In other words, "annotate" and "merge" have almost entirely opposite 
interests. An annotation is supposed to find the history in order to maybe 
help find bugs, while a merge is supposed to use the _current_ state, and 
very arguably, if the two current states don't match _so_ obviously that 
there is no question about what you should do, then the merge should make 
that very very very clear to the user.

So my personal opinion has always been that a merge should be extremely 
simpleminded. I think all teh VCS people who concentrate on smart merging 
absolutely have their heads up their arses, and do exactly the wrong 
thing. A merge should not do anything "clever" at all. It should be just 
_barely_ smart enough to do the obvious thing, and even then we all know 
that it will still occasionally do the wrong thing.

So I actually think that a bog-standard and totally stupid three-way merge 
is simply not far from the right thing to do. And the git "recursive" 
thing basically repeats that stupid merge (a) in time (ie the criss-cross 
merge thing causes a recursive three-way merge to take place) and (b) in 
the metadata space (ie you can see the rename following basically as just 
a "3-way merge in filenames").

And yes, this is probably some mental deficiency and hang-up, but I think 
that's sufficient, and that where the real "clever" stuff should be is to 
then help people resolve conflicts (and maybe also help you find 
mis-merges even with the totally stupid and simple merge). Because 
conflicts _will_ happen, regardless of your merge strategy, and you do 
need people to look at them, but you can make it _easier_ for people to 
say "ok, that's obviously the right merge".

So me personally, I'd rather have the "real merge" be what git already 
does, and then have something like a graphical "resolution helper" 
application that tries to resolve the remaining things with user help. And 
that "resolution helper" is where I'd put all the magic code movement 
logic, not in the merge itself.

So you could look at a failed hunk, and press a "show me a best guess" 
button, and at that point the thing would say "that code might fit here, 
does that look sane to you? <Ok>, <Next guess>, <Cancel>".

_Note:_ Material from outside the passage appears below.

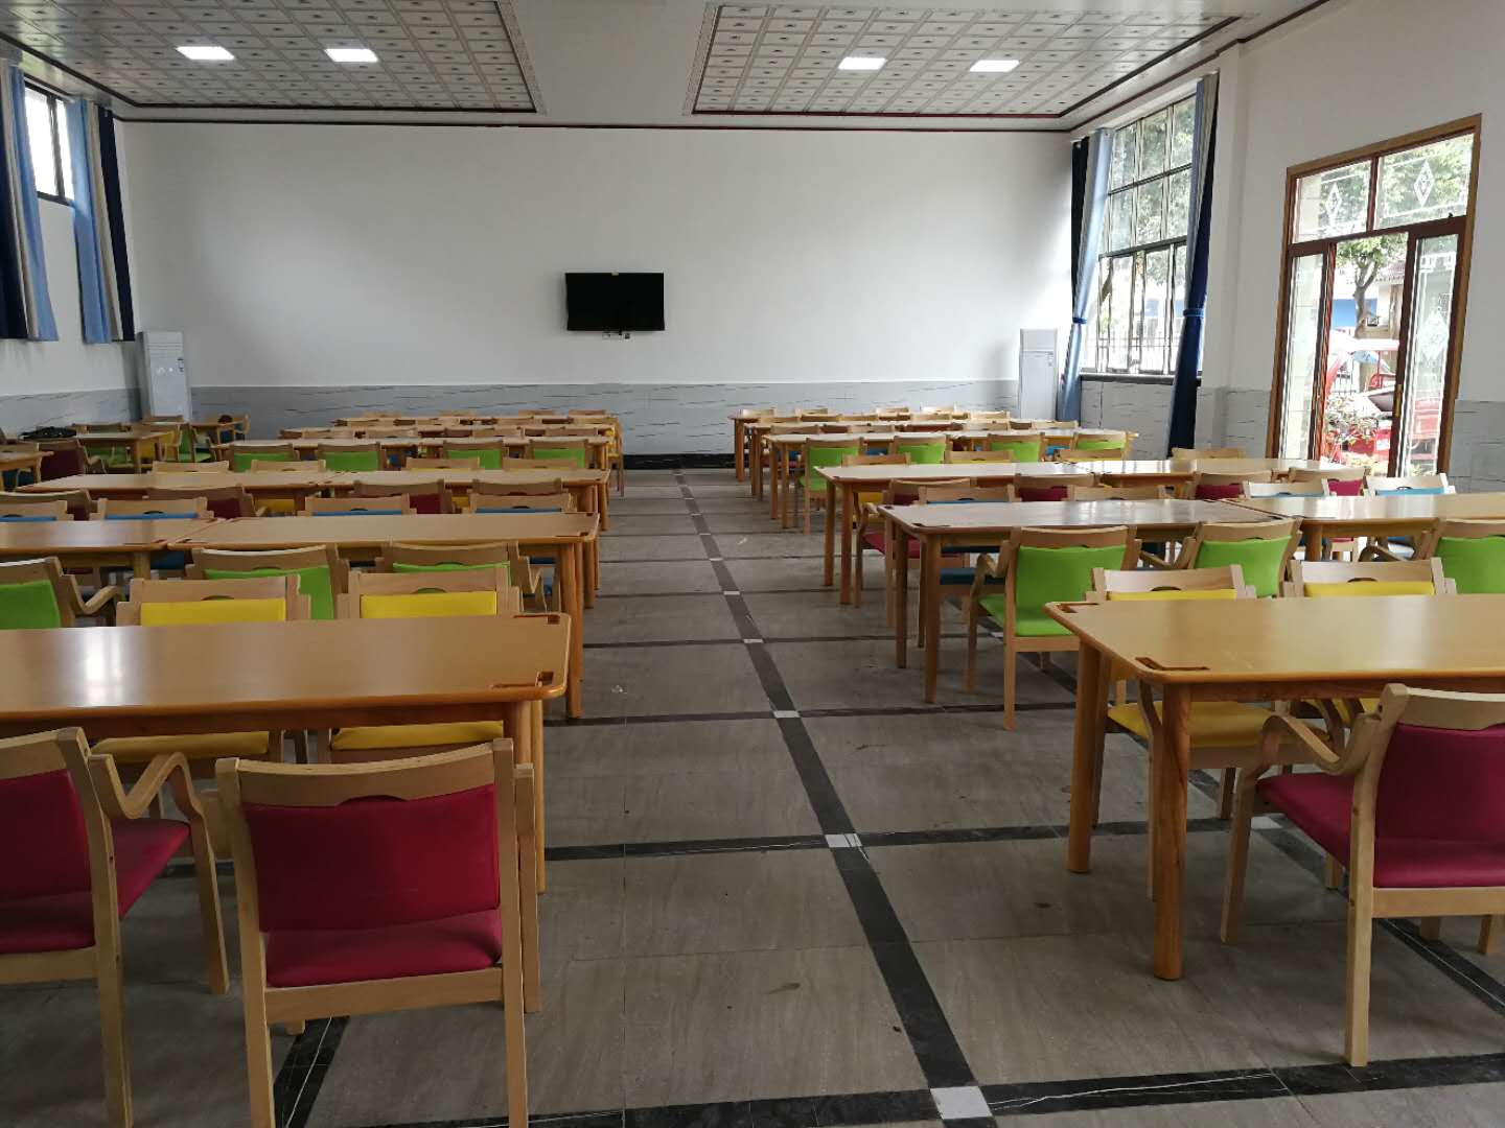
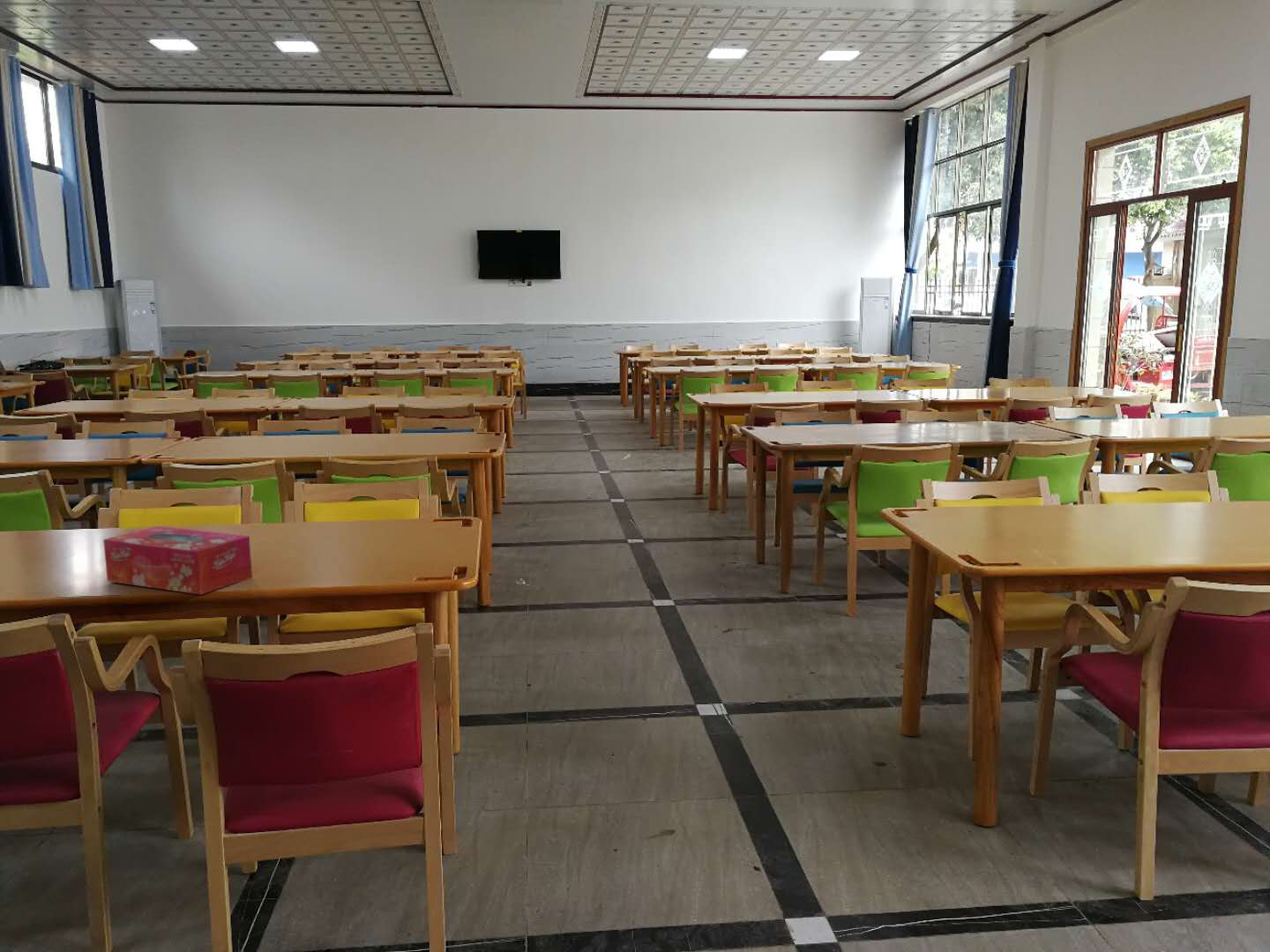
+ tissue box [102,525,253,596]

THAT is what a good VCS should do, in my opinion. Not do "smart merges".

Btw, git doesn't do the above kind of smart graphical thing, but git 
_does_ do something very much in that direction. Unlike a lot of things, 
git doesn't just leave the "conflict marker" turds in the working tree. 
No, the index will contain the three-way merge base and both of the actual 
files you were trying to merge, and a "git diff" will actually show you a 
three-way diff of the working tree (and you can say "git diff --ours" to 
see the diff just against our old head, and "--theirs" to see a regular 
two-way diff against the _other_ side that you tried to merge).

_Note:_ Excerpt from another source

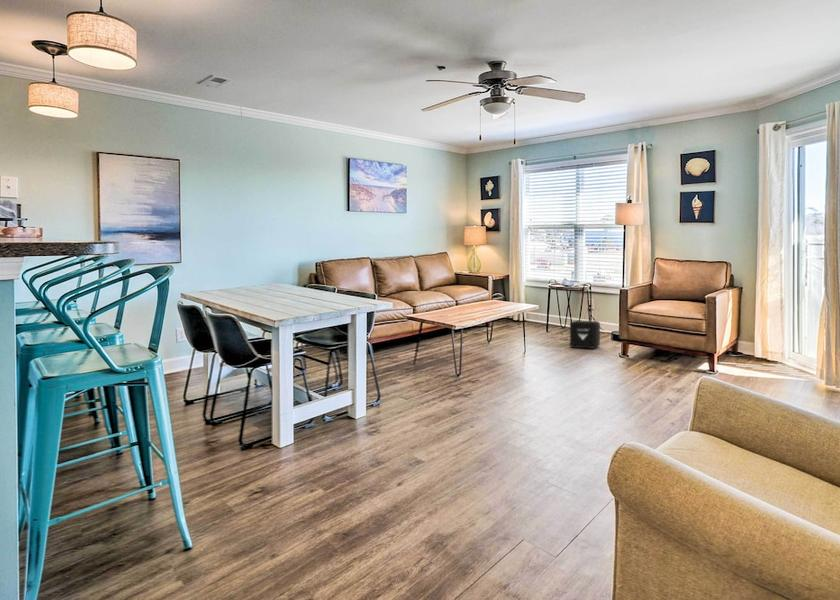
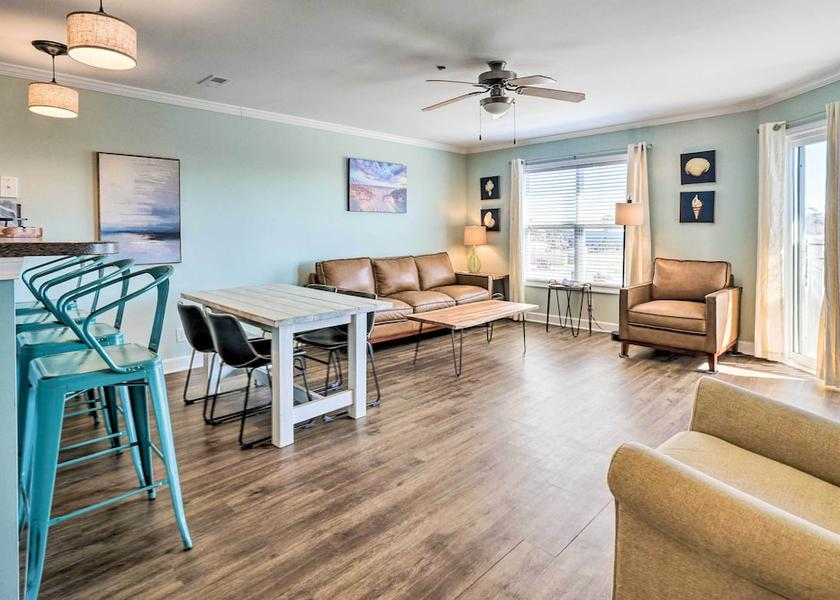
- air purifier [569,319,601,350]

So git already very much embodies this concept of "don't be overly smart 
when merging, but try to help the user out when resolving the merge". It 
may not be pretty GUI etc, and it mostly helps with regular bog-standard 
data conflicts, but boy is it pleasant to use for those once you get used 
to it.

So we get NONE of those horrible "you just get conflict turds, you figure 
it out" things. It gives you the turds (because people, including me, are 
used to them, and you want _something_ in the working tree that shows both 
versions at the same time, of course), but then you can edit them to your 
hearts content, and even _after_ you've edited them, you can do the above 
three-way (or two-way against either branch) diffs, and it will show what 
you edited and its relationship to the two branches you merged.

THAT is what merging is all about. Not smart merges. Stupid merges with 
good tools to help you do the right thing when the right thing isn't _so_ 
obvious that you can just leave it to the machine.